Start of Block

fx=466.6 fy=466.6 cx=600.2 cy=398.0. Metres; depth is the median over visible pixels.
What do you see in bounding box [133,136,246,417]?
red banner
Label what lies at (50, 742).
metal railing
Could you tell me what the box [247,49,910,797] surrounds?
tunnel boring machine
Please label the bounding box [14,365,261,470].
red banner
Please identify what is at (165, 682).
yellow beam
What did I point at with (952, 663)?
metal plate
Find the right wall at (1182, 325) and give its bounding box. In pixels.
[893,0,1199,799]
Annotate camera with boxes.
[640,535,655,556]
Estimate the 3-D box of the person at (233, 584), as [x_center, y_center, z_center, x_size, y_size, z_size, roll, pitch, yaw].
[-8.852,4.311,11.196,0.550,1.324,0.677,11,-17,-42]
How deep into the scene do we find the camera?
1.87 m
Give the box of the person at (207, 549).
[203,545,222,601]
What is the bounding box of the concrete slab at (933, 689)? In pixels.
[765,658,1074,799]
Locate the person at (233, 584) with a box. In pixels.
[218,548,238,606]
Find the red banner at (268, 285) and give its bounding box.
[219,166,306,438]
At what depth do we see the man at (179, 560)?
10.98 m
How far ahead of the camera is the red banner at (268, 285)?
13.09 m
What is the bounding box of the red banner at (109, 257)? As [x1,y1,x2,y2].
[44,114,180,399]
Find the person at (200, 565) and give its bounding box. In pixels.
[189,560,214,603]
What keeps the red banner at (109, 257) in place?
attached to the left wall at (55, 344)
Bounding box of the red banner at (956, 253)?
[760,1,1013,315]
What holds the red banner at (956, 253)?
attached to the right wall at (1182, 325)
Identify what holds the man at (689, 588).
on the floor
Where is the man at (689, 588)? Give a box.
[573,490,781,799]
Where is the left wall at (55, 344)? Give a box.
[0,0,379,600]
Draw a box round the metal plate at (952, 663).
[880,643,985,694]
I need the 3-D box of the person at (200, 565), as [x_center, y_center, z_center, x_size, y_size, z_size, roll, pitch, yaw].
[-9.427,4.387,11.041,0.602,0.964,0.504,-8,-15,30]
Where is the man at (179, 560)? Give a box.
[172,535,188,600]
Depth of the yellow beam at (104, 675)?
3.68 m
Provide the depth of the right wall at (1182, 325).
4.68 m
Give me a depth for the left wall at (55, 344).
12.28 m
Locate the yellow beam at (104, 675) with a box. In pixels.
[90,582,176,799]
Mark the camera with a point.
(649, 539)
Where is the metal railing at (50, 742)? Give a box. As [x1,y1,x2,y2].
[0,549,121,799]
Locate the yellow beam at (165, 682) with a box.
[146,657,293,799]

End of Block

**Your assignment**. Word for word, write out every entry shown above.

**Completed exercise**.
fx=466.6 fy=466.6 cx=600.2 cy=398.0. Metres; depth is the median over visible pixels.
What do you see in bounding box [133,136,246,417]?
red banner
Label what lies at (50, 742).
metal railing
Could you tell me what the box [247,49,910,797] surrounds?
tunnel boring machine
Please label the bounding box [14,365,261,470].
red banner
Please identify what is at (165, 682).
yellow beam
What did I point at with (952, 663)?
metal plate
Find the right wall at (1182, 325) and give its bounding box. In pixels.
[893,0,1199,799]
Annotate camera with boxes.
[640,535,655,556]
Estimate the 3-D box of the person at (233, 584), as [x_center, y_center, z_center, x_size, y_size, z_size, roll, pitch, yaw].
[-8.852,4.311,11.196,0.550,1.324,0.677,11,-17,-42]
How deep into the scene do we find the camera?
1.87 m
Give the box of the person at (207, 549).
[203,545,222,601]
What is the bounding box of the concrete slab at (933, 689)? In pixels.
[765,658,1074,799]
Locate the person at (233, 584) with a box. In pixels.
[218,548,238,606]
Find the red banner at (268, 285) and give its bounding box.
[219,166,306,438]
At what depth do we see the man at (179, 560)?
10.98 m
How far ahead of the camera is the red banner at (268, 285)?
13.09 m
What is the bounding box of the red banner at (109, 257)? As [x1,y1,x2,y2].
[44,114,180,399]
Find the person at (200, 565) and give its bounding box. In pixels.
[189,560,214,603]
What keeps the red banner at (109, 257) in place?
attached to the left wall at (55, 344)
Bounding box of the red banner at (956, 253)?
[760,1,1013,315]
What holds the red banner at (956, 253)?
attached to the right wall at (1182, 325)
Identify what holds the man at (689, 588).
on the floor
Where is the man at (689, 588)? Give a box.
[573,490,781,799]
Where is the left wall at (55, 344)? Give a box.
[0,0,379,600]
Draw a box round the metal plate at (952, 663).
[880,643,985,694]
I need the 3-D box of the person at (200, 565), as [x_center, y_center, z_center, x_size, y_size, z_size, roll, pitch, yaw].
[-9.427,4.387,11.041,0.602,0.964,0.504,-8,-15,30]
Where is the man at (179, 560)? Give a box.
[172,535,188,600]
Depth of the yellow beam at (104, 675)?
3.68 m
Provide the depth of the right wall at (1182, 325).
4.68 m
Give me a depth for the left wall at (55, 344).
12.28 m
Locate the yellow beam at (104, 675) with a box. In pixels.
[90,582,176,799]
Mark the camera with a point.
(649, 539)
Where is the metal railing at (50, 742)? Give a box. As [x1,y1,x2,y2].
[0,549,121,799]
Locate the yellow beam at (165, 682) with a box.
[146,657,293,799]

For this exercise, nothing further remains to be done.